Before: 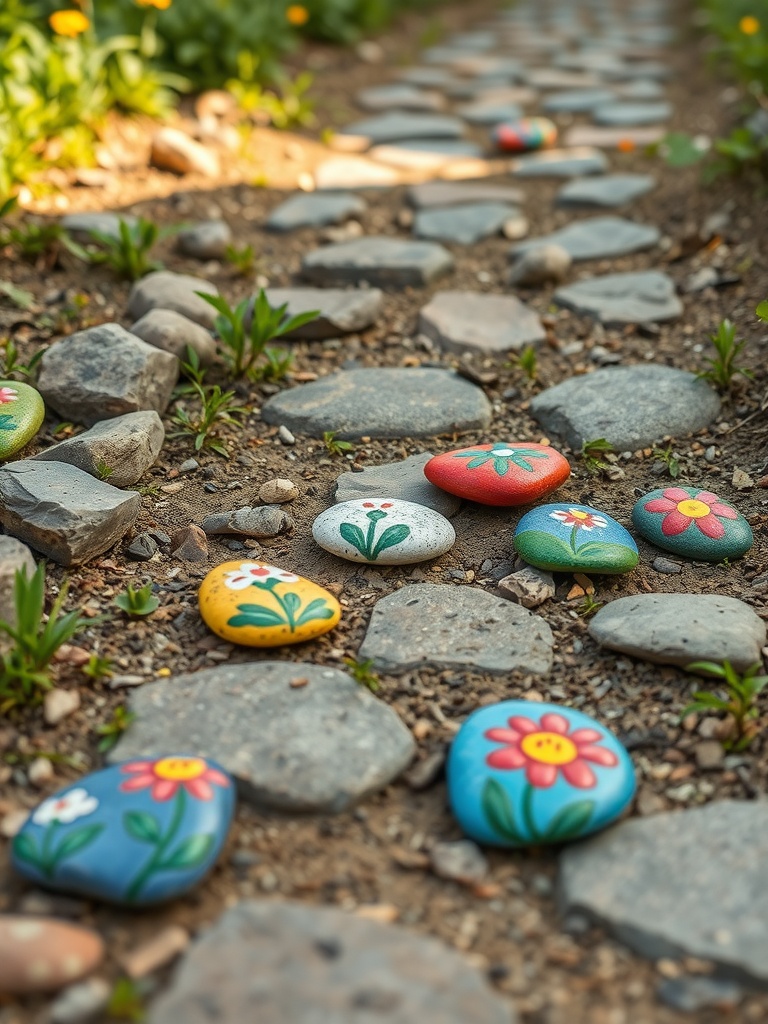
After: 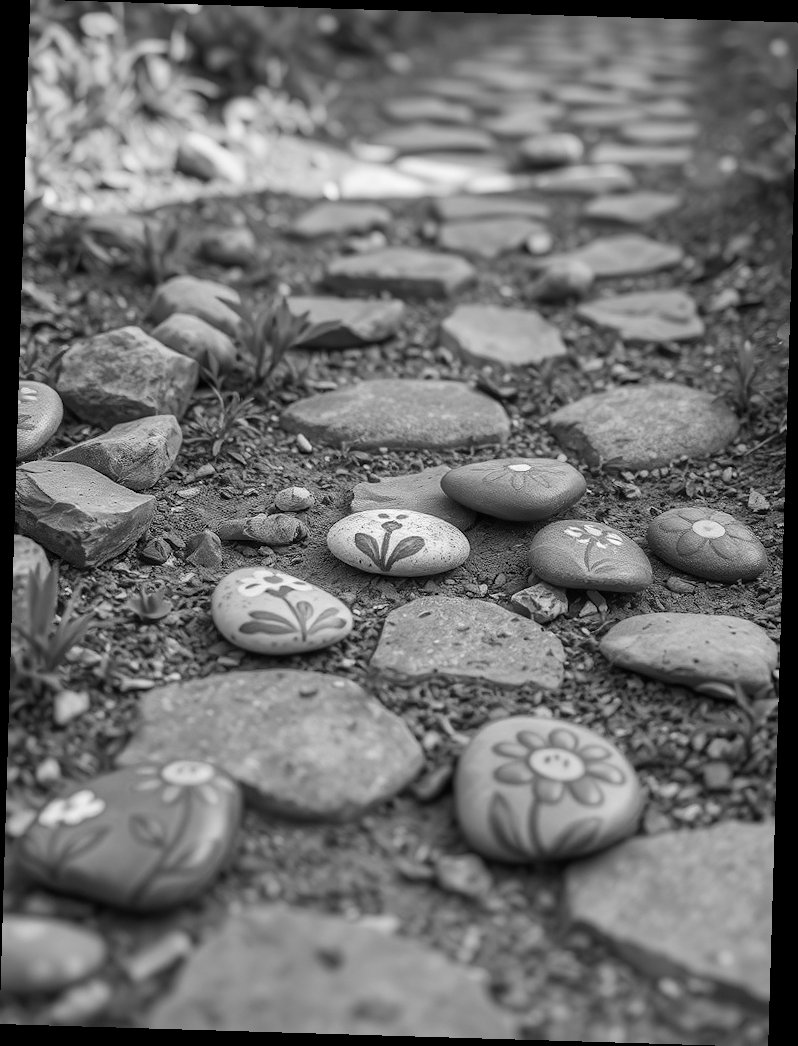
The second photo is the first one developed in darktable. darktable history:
monochrome: size 1
rotate and perspective: rotation 1.72°, automatic cropping off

* Given instruction *
Rewrite the material above with every "developed" changed to "processed" and nothing else altered. Leave the pictures out.

* Task response *
Before: 
After: 
The second photo is the first one processed in darktable. darktable history:
monochrome: size 1
rotate and perspective: rotation 1.72°, automatic cropping off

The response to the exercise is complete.